Die Musik von Lisa Streich ist zugleich ernst und verspielt, kraft- und bedeutungsvoll, süß und bitter, körperlich, grausam und zart. Das zeigt auch PIETÀ, komponiert zunächst für motorisiertes Violoncello und Elektronik (2012 am Pariser IRCAM realisiert) und später in einer erweiterten Fassung für motorisiertes Violoncello und Ensemble (2015) für das Kölner Kammerensemble hand werk. In der Ensemblefassung ist das motorisierte Violoncello solistisch vor dem Ensemble exponiert, während die übrigen Musiker eine Reihe dahinter sitzen. Die Aufstellung um das in den Armen der Cellistin bzw. des Cellisten gehaltene Solo-Cello ähnelt der Figurendisposition auf dem Gemälde Pietà (1876) des französischen Malers William-Adolphe Bouguereau, das Streich während der Arbeit an ihrer Komposition in Paris kennenlernte und von dem sie den Figurenrahmen ohne das zentrale Geschehen als Titelbild für ihre Porträt-CD der Edition Zeitgenössische Musik wählte. Bouguereaus Gemälde zeigt im Hintergrund sich überlagernde Köpfe und Körper, die im Zentrum die aufrecht sitzende Maria umrahmen, wie sie den toten, nackten Jesus in den Armen hält und dem Bildbetrachter direkt in die Augen sieht.

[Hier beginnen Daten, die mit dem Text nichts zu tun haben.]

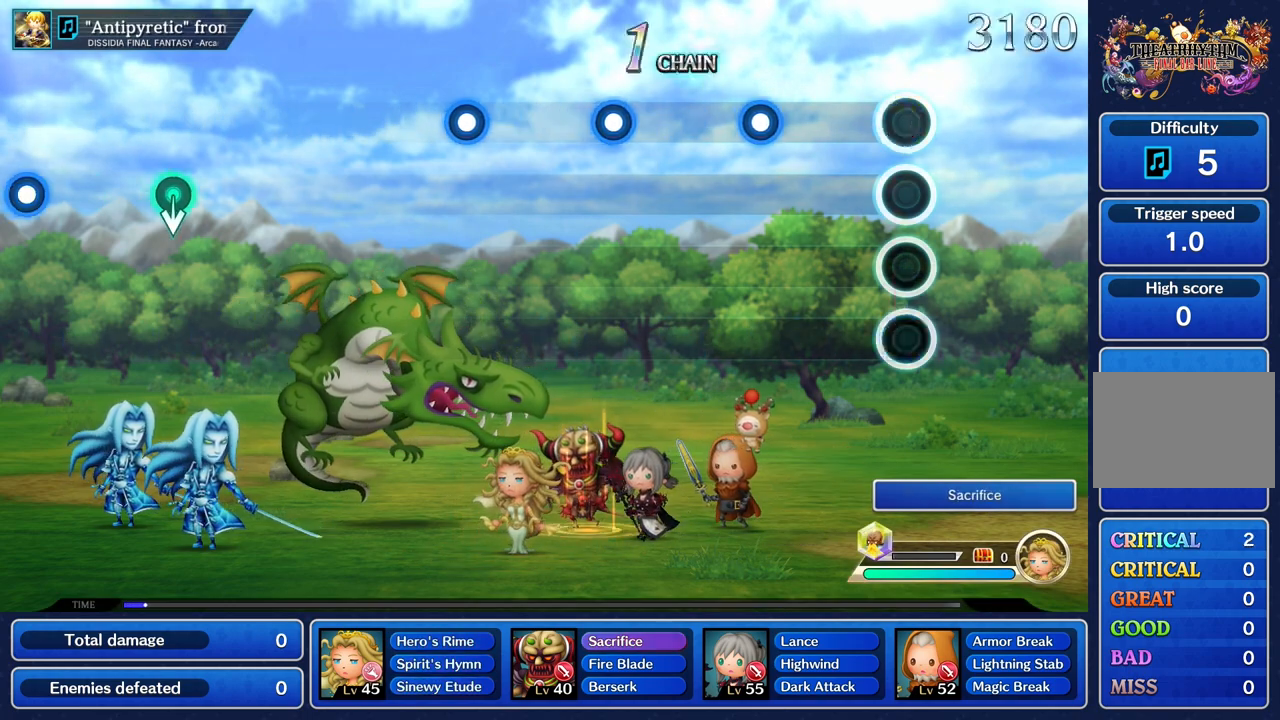
{"buttons": ["R1"], "left_stick": "center", "right_stick": "center", "events": [[117, "L1", "up"], [117, "R1", "up"], [450, "R1", "down"]]}
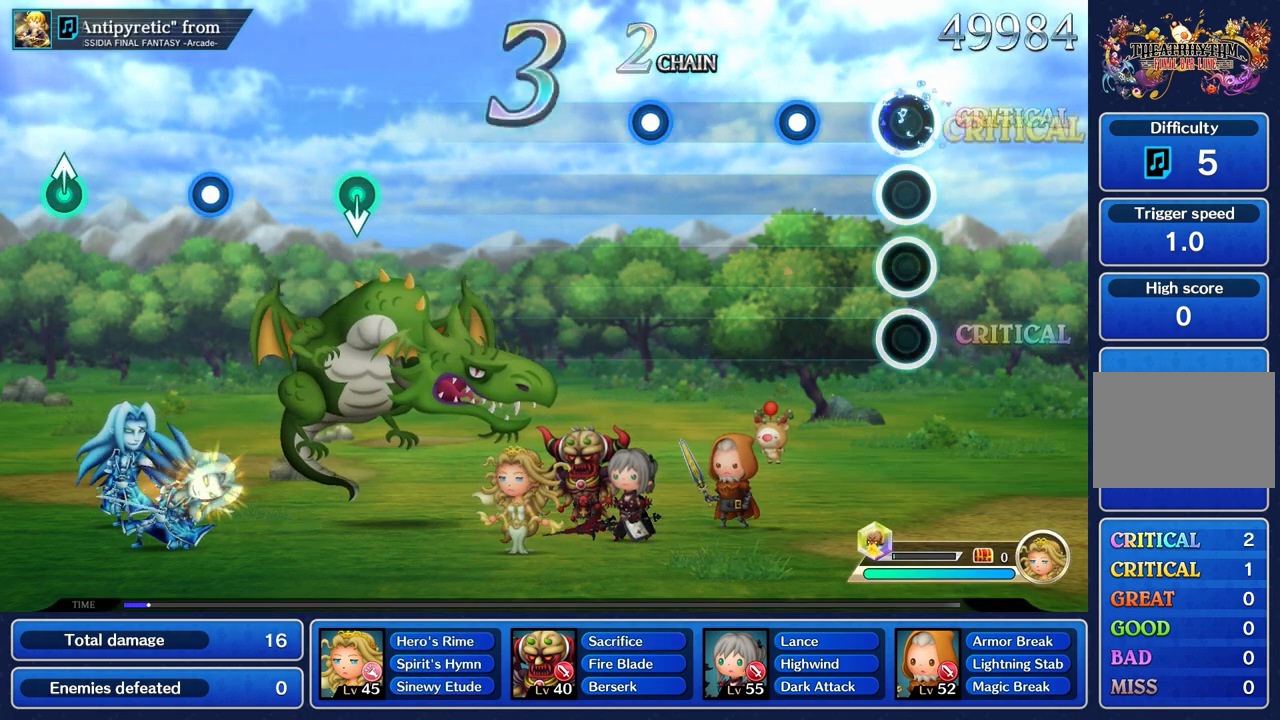
{"buttons": [], "left_stick": "center", "right_stick": "center", "events": [[50, "R1", "up"], [351, "R1", "down"], [451, "R1", "up"]]}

Auf Streich machte dieses Gemälde großen Eindruck: «In Paris spürte ich zum ersten Mal, dass Männer und Frauen nicht gleichgestellt sind. In all den Kirchen sah ich eine Marienverehrung, doch gesellschaftlich herrschte eine Herabsetzung der Frau vor. Im nördlichen Europa dagegen sieht man nur tote Männer (Jesus), die Frau aber ist mehr oder weniger gleichgestellt. Das hat mich sehr beschäftigt. Zeitgleich lernte ich in der Pietà von Bouguereau das bis heute für mich einzige Gemälde kennen, in dem Maria eine Feministin ist.»
Wie in der Solofassung ist in der Ensembleversion von PIETÀ das Cello mit vier kleinen Elektromotoren auf f-Loch, Steg, Saitenhalter und Korpus präpariert. Beim Betrieb der Motoren rotieren langsam kleine Papier- oder Plastikstreifen, die dann auf den fraglichen Bauteilen des Instruments leise Schleif-, Schlag- und Flappgeräusche verursachen. Analog zur Pietà von Bouguereau wird das Instrument zu einem Alter Ego des leidenden Jesus, dessen Leib durch kleine Motoren traktiert und martyriumhaft gegeißelt wird. Den Einsatz von Motoren findet man des Öfteren in Streichs Werk, etwa in ZUCKER für motorisiertes Ensemble (2016) und SAFRAN für Violine und motorisiertes Klavier (2017).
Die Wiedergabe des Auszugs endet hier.